Credit: Romina Callwitz
Strong Women
Craving creamy comfort? Make this vegan cauliflower alfredo dish (full of fibre and vitamin B12)
4 months ago
2 min read
Cold, dark evenings call for rich, creamy pasta dishes, and this recipe from Romy London packs a bigger nutritional punch than most.
There’s nothing like a hearty bowl of creamy pasta to warm the cockles. But if you’re looking for a dairy-free recipe or just don’t fancy a gut-load of cheese, then this dish is for you. It’s made with cauliflower – a vegetable that’s both great for creating thick, rich sauces and packed with nutrients. Full of fibre and inflammation-reducing antioxidants, it’s also an excellent source of vitamin C, folate and vitamin K. Oh, and it’s high in choline – an essential nutrient most of us don’t get enough of that aids brain development, helps to keep our nervous system healthy and stops cholesterol from building up in the liver (which perhaps explains the link between choline deficiency and a higher risk of liver disease).

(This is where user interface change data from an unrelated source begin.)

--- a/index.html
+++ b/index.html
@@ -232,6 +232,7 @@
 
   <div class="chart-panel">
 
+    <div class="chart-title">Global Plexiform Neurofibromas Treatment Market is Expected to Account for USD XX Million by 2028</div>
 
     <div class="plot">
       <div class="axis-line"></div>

Elsewhere, the recipe uses fermented miso paste for an umami flavour and lots of nutty, cheesy nutritional yeast. Choose a brand that has added vitamin B12, such as Engevita. We’d recommend serving this dish with a fresh side salad or some kind of pickle to cut through the richness.
Ingredients
- ½ medium head of cauliflower, washed and leaves removed
- 250g pasta
- 1 small brown onion chopped
- 2 large garlic cloves
- 1 teaspoon sea salt
- ½ teaspoon black pepper
- 3 tablespoons nutritional yeast
- 1 vegetable bouillon cube
- 100ml drained pasta water
- 70ml plant milk
- ½ teaspoon smoked paprika powder
- 1 tablespoon sweet white miso paste
- 1 tablespoon deodorised refined coconut oil
Method
1. Prepare your pasta according to packaging instructions.
2. In the meantime, splash a little oil in a frying pan and cook the onion and garlic until translucent.
3. Cut the cauliflower into florets and steam them until softened. You can use the stem in this recipe too.
3. Transfer cauliflower, onion and garlic to a blender with the remainder of the ingredients. Blend until smooth.
4. Transfer the sauce to a medium-sized saucepan to heat through and combine with your pasta.
5. Season to taste with salt and pepper, and serve hot.